Os órgãos reguladores financeiros da África do Sul esclareceram que as criptomoedas e as stablecoins não têm curso legal.
África do Sul descarta stablecoins estrangeiras como meios de pagamento para conter a dolarização

Pontos principais
- Em 2 de junho de 2026, o SARB e a FSCA declararam que os ativos criptográficos e as stablecoins não têm curso legal.

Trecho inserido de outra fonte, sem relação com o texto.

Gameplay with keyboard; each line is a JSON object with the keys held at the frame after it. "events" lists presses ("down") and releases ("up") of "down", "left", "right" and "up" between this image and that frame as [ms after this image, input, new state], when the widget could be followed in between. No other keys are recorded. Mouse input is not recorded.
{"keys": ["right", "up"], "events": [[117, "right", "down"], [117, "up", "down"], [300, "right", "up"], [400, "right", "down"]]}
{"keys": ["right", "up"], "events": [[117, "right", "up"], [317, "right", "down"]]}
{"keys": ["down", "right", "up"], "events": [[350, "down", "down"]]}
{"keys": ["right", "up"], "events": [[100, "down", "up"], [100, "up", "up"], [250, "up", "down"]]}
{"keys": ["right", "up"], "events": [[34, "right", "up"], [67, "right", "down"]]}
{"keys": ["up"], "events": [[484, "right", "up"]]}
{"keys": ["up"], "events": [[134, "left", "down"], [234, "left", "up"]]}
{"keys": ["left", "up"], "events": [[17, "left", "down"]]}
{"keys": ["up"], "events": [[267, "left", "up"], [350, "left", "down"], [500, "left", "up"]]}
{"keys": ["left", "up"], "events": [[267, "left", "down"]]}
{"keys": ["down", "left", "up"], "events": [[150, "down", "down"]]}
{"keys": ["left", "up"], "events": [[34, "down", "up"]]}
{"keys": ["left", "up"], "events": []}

- A adoção mais ampla de criptomoedas poderia colocar em risco a estabilidade do NPS e do sistema, segundo economistas.
- Em seguida, o IFWG analisará as stablecoins em moeda local até o final de 2026 para elaborar novas respostas políticas.
Criptomoedas ainda excluídas do status de moeda corrente
Os reguladores sul-africanos reiteraram que as criptomoedas e as stablecoins não são nem dinheiro, conforme definido na Lei do Sistema Nacional de Pagamentos do país, nem fundos, e, portanto, não têm curso legal. Em uma declaração conjunta, o Banco Central da África do Sul (SARB) e a Autoridade de Conduta do Setor Financeiro (FSCA) afirmaram que já estão realizando um trabalho analítico para explorar o tratamento regulatório dos ativos criptográficos para fins de pagamento.
O esclarecimento regulatório conjunto responde diretamente a um cenário financeiro em transformação na África do Sul, onde os ativos digitais estão passando rapidamente de investimentos especulativos para ferramentas transacionais convencionais. Essa migração interna em direção às finanças descentralizadas intensificou a pressão sobre as políticas monetárias atuais. O proeminente economista sul-africano Dawie Roodt argumenta que as leis de controle cambial existentes no país são fundamentalmente incompatíveis com os fluxos de capital modernos, alertando que a falta de modernização dessas regulamentações inevitavelmente acelerará o abandono da moeda local pelos consumidores em favor de alternativas digitalizadas mais estáveis.
No entanto, os reguladores rebatem que a adoção generalizada de criptomoedas poderia comprometer a eficiência do Sistema Nacional de Pagamentos (NPS) e desencadear riscos sistêmicos mais amplos em todo o setor financeiro. Para mitigar essas vulnerabilidades, o governo sul-africano pretende expandir o perímetro regulatório da Lei do NPS.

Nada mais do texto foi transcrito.